Verweerder geeft in het verweerschrift aan dat de contactpersoon van eiser heeft verklaard dat zij onmiddellijk aansluitend aan het gesprek alles heeft opgeschreven, omdat zij zich op dat moment alles nog goed kon herinneren. Niet is gebleken dat de schriftelijke weergave van het telefoongesprek onjuist zou zijn. Daarnaast heeft eisers contactpersoon verklaard dat de toon van eiser bijzonder intimiderend was. Of het gedrag van eiser onder de noemer “zeer ernstige misdraging” valt is uiteraard niet aan eiser zelf om hier over te oordelen. In de toelichting van artikel 52 van de Reïntegratie- en sanctieverordening wordt aangegeven welk gedrag onder de noemer “zeer ernstige misdraging” valt. Gelet op de ernst van de gedane uitlatingen, het intimiderende gedrag en de recidive acht verweerder de bestreden verlaging niet disproportioneel. De door de wetgever aan verweerder gegeven sanctiebevoegdheid heeft geen punitief karakter en staat dus helemaal los van het al dan niet doen van aangifte bij de politie en eventuele andere ordemaatregelen. De sanctie zoals die bij verweerder wordt toegepast heeft een reparatoir karakter. Zo ook de sanctie die opgelegd wordt in het kader van een zeer ernstige misdraging. Het heeft als doel herhaling van het agressieve gedrag te voorkomen. Gezien het agressieve gedrag van eiser in het verleden is verweerder van mening dat een sanctie in dit kader op zijn plek is.

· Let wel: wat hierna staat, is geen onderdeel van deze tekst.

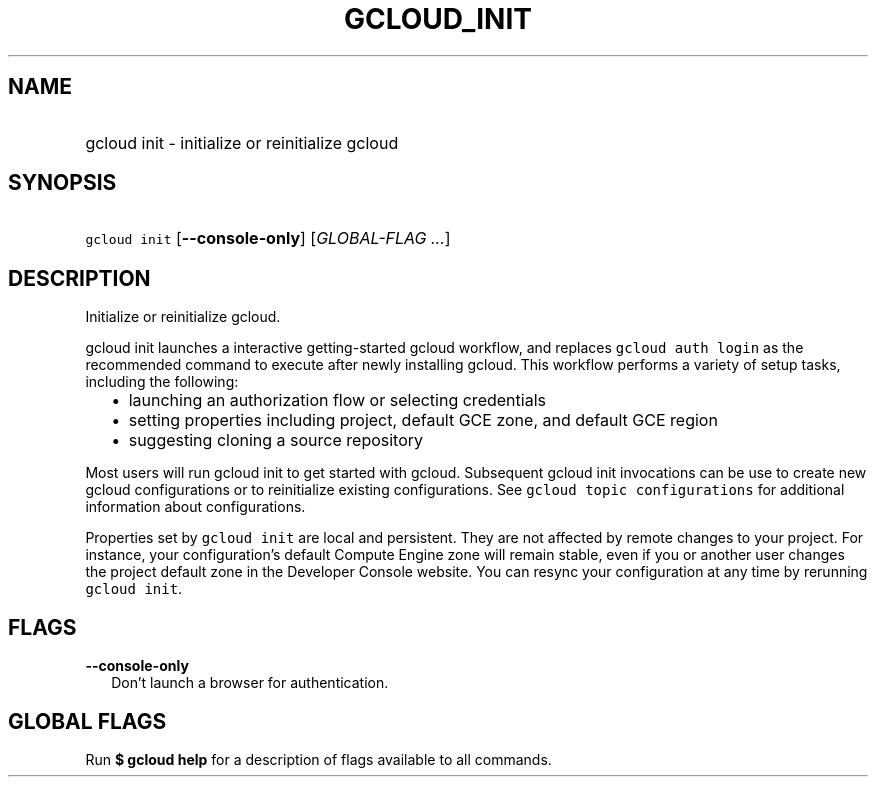 
.TH "GCLOUD_INIT" 1



.SH "NAME"
.HP
gcloud init \- initialize or reinitialize gcloud



.SH "SYNOPSIS"
.HP
\f5gcloud init\fR [\fB\-\-console\-only\fR] [\fIGLOBAL\-FLAG\ ...\fR]


.SH "DESCRIPTION"

Initialize or reinitialize gcloud.

gcloud init launches a interactive getting\-started gcloud workflow, and
replaces \f5gcloud auth login\fR as the recommended command to execute after
newly installing gcloud. This workflow performs a variety of setup tasks,
including the following:

.RS 2m
.IP "\(bu" 2m
launching an authorization flow or selecting credentials
.RE
.RS 2m
.IP "\(bu" 2m
setting properties including project, default GCE zone, and default GCE region
.RE
.RS 2m
.IP "\(bu" 2m
suggesting cloning a source repository
.RE

Most users will run gcloud init to get started with gcloud. Subsequent gcloud
init invocations can be use to create new gcloud configurations or to
reinitialize existing configurations. See \f5gcloud topic configurations\fR for
additional information about configurations.

Properties set by \f5gcloud init\fR are local and persistent. They are not
affected by remote changes to your project. For instance, your configuration's
default Compute Engine zone will remain stable, even if you or another user
changes the project default zone in the Developer Console website. You can
resync your configuration at any time by rerunning \f5gcloud init\fR.



.SH "FLAGS"

\fB\-\-console\-only\fR
.RS 2m
Don't launch a browser for authentication.


.RE

.SH "GLOBAL FLAGS"

Run \fB$ gcloud help\fR for a description of flags available to all commands.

De rechtbank overweegt het volgende
Blijkens de wetsgeschiedenis van artikel 18, tweede lid, van de WWB dient onder verlaging wegens het zich jegens het college zeer ernstig misdragen als bedoeld in deze bepaling te worden verstaan: diverse vormen van agressie, zij het dat er sprake moet zijn van verwijtbaarheid en van gedrag jegens het college of zijn ambtenaren dat in het normale menselijke verkeer in alle gevallen als onacceptabel kan worden beschouwd (zie Kamerstukken II, 2002-2003, nr. 3, p. 48).

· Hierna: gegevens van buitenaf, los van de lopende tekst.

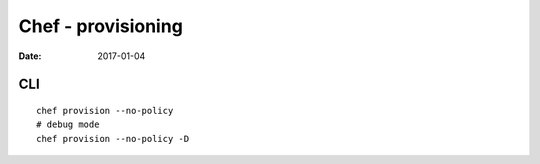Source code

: Chef - provisioning
===================
:date: 2017-01-04

CLI
---

::

  chef provision --no-policy
  # debug mode
  chef provision --no-policy -D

Naar het oordeel van de rechtbank dient een dergelijke verlaging te worden aangemerkt als een punitieve (bestraffende) sanctie. Van een op herstel gerichte sanctie is immers geen sprake, Het enkele feit dat in de wetsgeschiedenis tot uitdrukking is gebracht dat een maatregel wegens het zich jegens het college zeer ernstig misdragen (in beginsel) een reparatoir karakter heeft (zie onder meer Kamerstukken II, 2002-2003, 28 870, nr. 3, p. 49, en nr. 13, p. 161 tot en met 163) doet daar niet aan af.
Op verweerder rust de bewijslast om voldoende aannemelijk te maken dat van agressie in de zin van artikel 18, tweede lid, van de WWB sprake is geweest. Naar het oordeel van de rechtbank is verweerder daarin geslaagd. Zij overweegt daartoe het volgende.

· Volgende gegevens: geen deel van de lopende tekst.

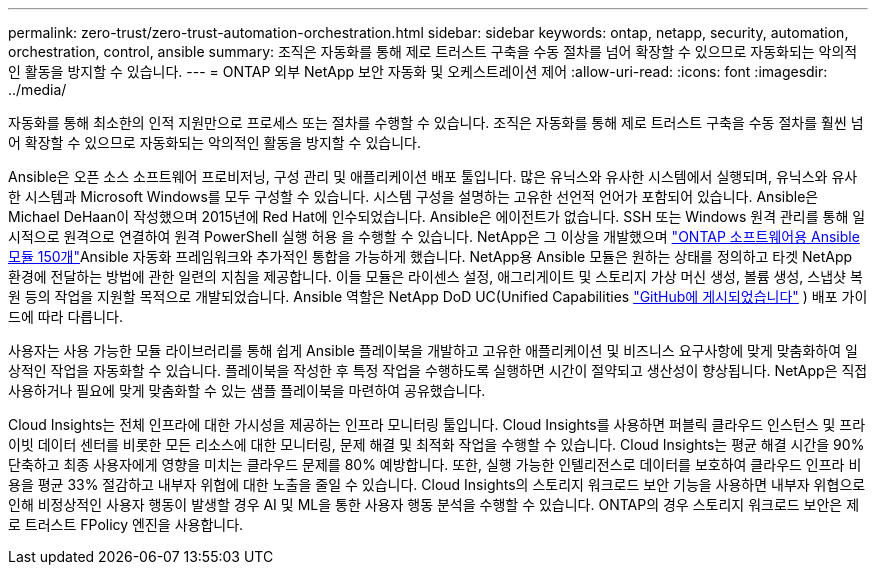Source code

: ---
permalink: zero-trust/zero-trust-automation-orchestration.html 
sidebar: sidebar 
keywords: ontap, netapp, security, automation, orchestration, control, ansible 
summary: 조직은 자동화를 통해 제로 트러스트 구축을 수동 절차를 넘어 확장할 수 있으므로 자동화되는 악의적인 활동을 방지할 수 있습니다. 
---
= ONTAP 외부 NetApp 보안 자동화 및 오케스트레이션 제어
:allow-uri-read: 
:icons: font
:imagesdir: ../media/


[role="lead"]
자동화를 통해 최소한의 인적 지원만으로 프로세스 또는 절차를 수행할 수 있습니다. 조직은 자동화를 통해 제로 트러스트 구축을 수동 절차를 훨씬 넘어 확장할 수 있으므로 자동화되는 악의적인 활동을 방지할 수 있습니다.

Ansible은 오픈 소스 소프트웨어 프로비저닝, 구성 관리 및 애플리케이션 배포 툴입니다. 많은 유닉스와 유사한 시스템에서 실행되며, 유닉스와 유사한 시스템과 Microsoft Windows를 모두 구성할 수 있습니다. 시스템 구성을 설명하는 고유한 선언적 언어가 포함되어 있습니다. Ansible은 Michael DeHaan이 작성했으며 2015년에 Red Hat에 인수되었습니다. Ansible은 에이전트가 없습니다. SSH 또는 Windows 원격 관리를 통해 일시적으로 원격으로 연결하여 원격 PowerShell 실행 허용 을 수행할 수 있습니다. NetApp은 그 이상을 개발했으며 https://www.netapp.com/us/getting-started-with-netapp-approved-ansible-modules/index.aspx["ONTAP 소프트웨어용 Ansible 모듈 150개"^]Ansible 자동화 프레임워크와 추가적인 통합을 가능하게 했습니다. NetApp용 Ansible 모듈은 원하는 상태를 정의하고 타겟 NetApp 환경에 전달하는 방법에 관한 일련의 지침을 제공합니다. 이들 모듈은 라이센스 설정, 애그리게이트 및 스토리지 가상 머신 생성, 볼륨 생성, 스냅샷 복원 등의 작업을 지원할 목적으로 개발되었습니다. Ansible 역할은 NetApp DoD UC(Unified Capabilities https://github.com/NetApp/ansible/tree/master/nar_ontap_security_ucd_guide["GitHub에 게시되었습니다"^] ) 배포 가이드에 따라 다릅니다.

사용자는 사용 가능한 모듈 라이브러리를 통해 쉽게 Ansible 플레이북을 개발하고 고유한 애플리케이션 및 비즈니스 요구사항에 맞게 맞춤화하여 일상적인 작업을 자동화할 수 있습니다. 플레이북을 작성한 후 특정 작업을 수행하도록 실행하면 시간이 절약되고 생산성이 향상됩니다. NetApp은 직접 사용하거나 필요에 맞게 맞춤화할 수 있는 샘플 플레이북을 마련하여 공유했습니다.

Cloud Insights는 전체 인프라에 대한 가시성을 제공하는 인프라 모니터링 툴입니다. Cloud Insights를 사용하면 퍼블릭 클라우드 인스턴스 및 프라이빗 데이터 센터를 비롯한 모든 리소스에 대한 모니터링, 문제 해결 및 최적화 작업을 수행할 수 있습니다. Cloud Insights는 평균 해결 시간을 90% 단축하고 최종 사용자에게 영향을 미치는 클라우드 문제를 80% 예방합니다. 또한, 실행 가능한 인텔리전스로 데이터를 보호하여 클라우드 인프라 비용을 평균 33% 절감하고 내부자 위협에 대한 노출을 줄일 수 있습니다. Cloud Insights의 스토리지 워크로드 보안 기능을 사용하면 내부자 위협으로 인해 비정상적인 사용자 행동이 발생할 경우 AI 및 ML을 통한 사용자 행동 분석을 수행할 수 있습니다. ONTAP의 경우 스토리지 워크로드 보안은 제로 트러스트 FPolicy 엔진을 사용합니다.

Uit de gedingstukken leidt de rechtbank af dat eiser vanaf januari 2002 een traject via JCC volgde. Eiser heeft niet optimaal medewerking verleend aan het traject bij JCC. Aan het begin gaf hij aan dat hij maar één ding wilde: een opleiding volgen tot beveiligingsbeambte en dat hij niet openstond voor iets anders. Toen de mogelijkheid van een functie als stadswacht geopperd werd, gaf eiser aan hier niets voor te voelen. Op een hem aangeboden sollicitatiecursus was betrokkene in één week slechts drie van de vijf dagen aanwezig. Op een van de dagen gaf hij toen hij gebeld werd aan dat hij ziek was en over de andere dag dat eiser onaangekondigd afwezig was, was eiser niet bereid verantwoording af te leggen. Ook voldeed eiser niet aan de opdracht om binnen een week zijn kansen op werk in de beveiliging te onderzoeken. Na drie weken had hij dit nog niet gedaan. Het traject bij JCC werd voortijdig beëindigd. In september 2002 kreeg eiser een nieuwe kans en werd hij opnieuw aangemeld bij JCC. Vanaf dat moment tot 31 mei 2005 heeft eiser drie jobcoaches gehad. Tijdens zijn stageperiode in de periode van 27 september 2004 tot en met 27 maart 2005 is eiser slechts zes keer aanwezig geweest. Op 4 april 2005 had eiser een afspraak met zijn jobcoach. Eiser was niet aanwezig op deze afspraak, omdat hij zijn moeder moest begeleiden naar het ziekenhuis. De DMO heeft volstaan met een waarschuwing.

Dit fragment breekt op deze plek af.